How to break out of the cycle of toxic productivity
- Set boundaries, know your limits, and stick to them. Be ruthless about when work ends and when the rest of your life begins.
- No screens on the wind-down. We all know the research about the dangers of the blue screen keeping your brain awake. More than that, it’s good to read a book, wind down and take a break from a day looking at the screen as you transition towards sleep.
- The Pomodoro technique. The Pomodoro Technique comes from the Italian word for tomato because the timer that founder Francesco Cirillo used for the Pomodoro Technique, was shaped like a big tomato. Put simply, the idea is to work for 25 minutes and then take a five-minute break. There are variations on this such as ‘Pomodoro plus’ ‘Super-Pomodoro’, etc, but the general idea is to break up periods of work with genuine breaks when you take a walk around, get a drink or simply stand up and change your seated position.
- Meditation. There are various types of meditation from Vedic meditation to more traditional Tibetan forms, but the aim with all of them is to step away mentally from what you’re doing and focus on yourself. Breathe deeply. Detach yourself from the work.
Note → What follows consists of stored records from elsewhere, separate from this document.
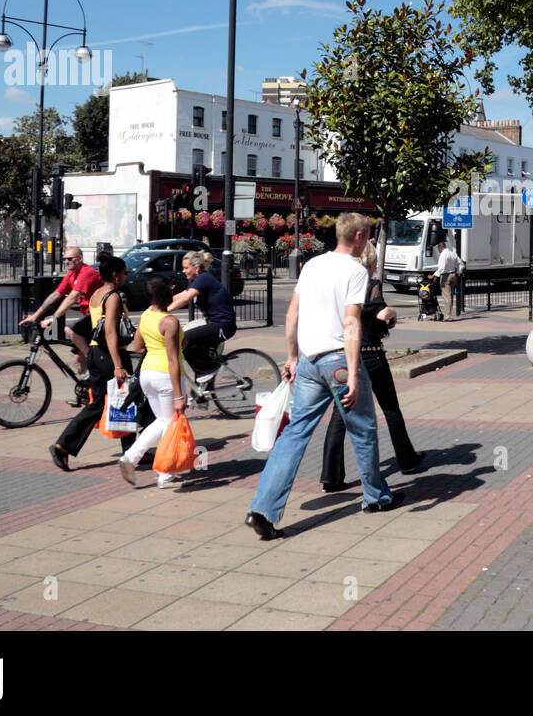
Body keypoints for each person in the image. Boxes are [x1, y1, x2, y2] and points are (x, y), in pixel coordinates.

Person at [246, 212, 397, 540]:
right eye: (368, 235)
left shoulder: (312, 265)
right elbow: (352, 323)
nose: (370, 240)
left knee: (295, 434)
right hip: (339, 360)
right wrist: (354, 374)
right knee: (363, 430)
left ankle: (262, 508)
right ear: (357, 236)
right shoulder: (355, 271)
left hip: (310, 362)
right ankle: (375, 496)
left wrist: (291, 357)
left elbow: (292, 314)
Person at [320, 241, 424, 491]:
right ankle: (407, 460)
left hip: (344, 356)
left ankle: (331, 477)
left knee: (339, 416)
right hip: (370, 355)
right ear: (370, 262)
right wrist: (392, 313)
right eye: (375, 261)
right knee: (390, 409)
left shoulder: (339, 285)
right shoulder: (369, 283)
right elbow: (380, 312)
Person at [49, 254, 137, 471]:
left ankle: (63, 445)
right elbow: (110, 332)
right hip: (111, 354)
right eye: (124, 272)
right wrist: (118, 364)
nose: (126, 276)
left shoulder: (98, 293)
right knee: (130, 398)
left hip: (95, 353)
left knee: (98, 404)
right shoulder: (114, 296)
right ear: (115, 275)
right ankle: (133, 451)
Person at [121, 278, 187, 489]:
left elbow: (138, 345)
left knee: (162, 421)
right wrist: (178, 395)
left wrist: (155, 346)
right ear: (167, 295)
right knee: (170, 423)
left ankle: (130, 458)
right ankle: (165, 475)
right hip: (166, 375)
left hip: (147, 373)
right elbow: (173, 358)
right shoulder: (170, 322)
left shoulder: (146, 315)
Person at [20, 246, 102, 374]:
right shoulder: (71, 275)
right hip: (88, 316)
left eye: (70, 259)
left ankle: (94, 361)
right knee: (79, 359)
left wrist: (52, 318)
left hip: (100, 315)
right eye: (64, 259)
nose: (66, 262)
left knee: (69, 329)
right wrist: (35, 316)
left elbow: (71, 298)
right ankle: (86, 387)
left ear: (80, 259)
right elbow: (55, 295)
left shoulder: (87, 273)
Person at [168, 250, 235, 381]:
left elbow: (186, 298)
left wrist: (164, 311)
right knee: (197, 353)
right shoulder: (200, 279)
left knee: (184, 339)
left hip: (223, 326)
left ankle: (210, 370)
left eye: (186, 268)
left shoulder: (204, 278)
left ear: (197, 268)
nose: (183, 271)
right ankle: (203, 393)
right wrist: (160, 303)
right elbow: (181, 295)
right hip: (214, 323)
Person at [433, 238, 461, 321]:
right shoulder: (453, 253)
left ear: (440, 247)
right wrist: (458, 271)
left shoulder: (443, 254)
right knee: (450, 295)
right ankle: (449, 314)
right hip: (453, 275)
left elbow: (441, 267)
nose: (439, 251)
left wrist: (434, 275)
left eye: (438, 249)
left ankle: (447, 316)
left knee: (446, 296)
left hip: (445, 276)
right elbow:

Slow down and you will be better for it and be able to focus more easily in the long run.
- Fresh air. Taking a walk around the block, going into your nearest park, or again, changing your environment has untold benefits for how good you’re feeling about your work. It is maybe even better for creating or discovering new ideas related to the work you’re doing. If you’re sat in one place, trying to think up the solution to a problem, it’s remarkably frequent how often you realize that you’re not getting anywhere, no further along in the project because you’re in a cycle, both mentally and physically, of being in the same place. So, not only does taking a walk help to banish toxic productivity, but it also helps promote creativity.
- Gratitude. Say thank you to other people for the work they do, but also think about the things that you are thankful for around you. Your daily environment can’t all be work-related – that’s not healthy. You have to make sure that you put things in perspective and be thankful for your friends, family, safety, or your health, to name a few.
One of the most insidious things about toxic productivity is that it has a positive component – the ‘productive’ part. Hence, it is easy to feel like nothing is wrong as long as you are producing good work, nailing your targets, or ‘crushing it’. But it comes at a price.
Crucially, it may take friends or co-workers to spot the signs, which is why it’s so important to look out for those signs in other people and act on them, but at the same time to recognise that it could happen to you too. Remember: communication is about listening as much as it is speaking clearly. Keep things in perspective, keep the envy at bay, and get enough sleep. You can still be productive and do all these things too.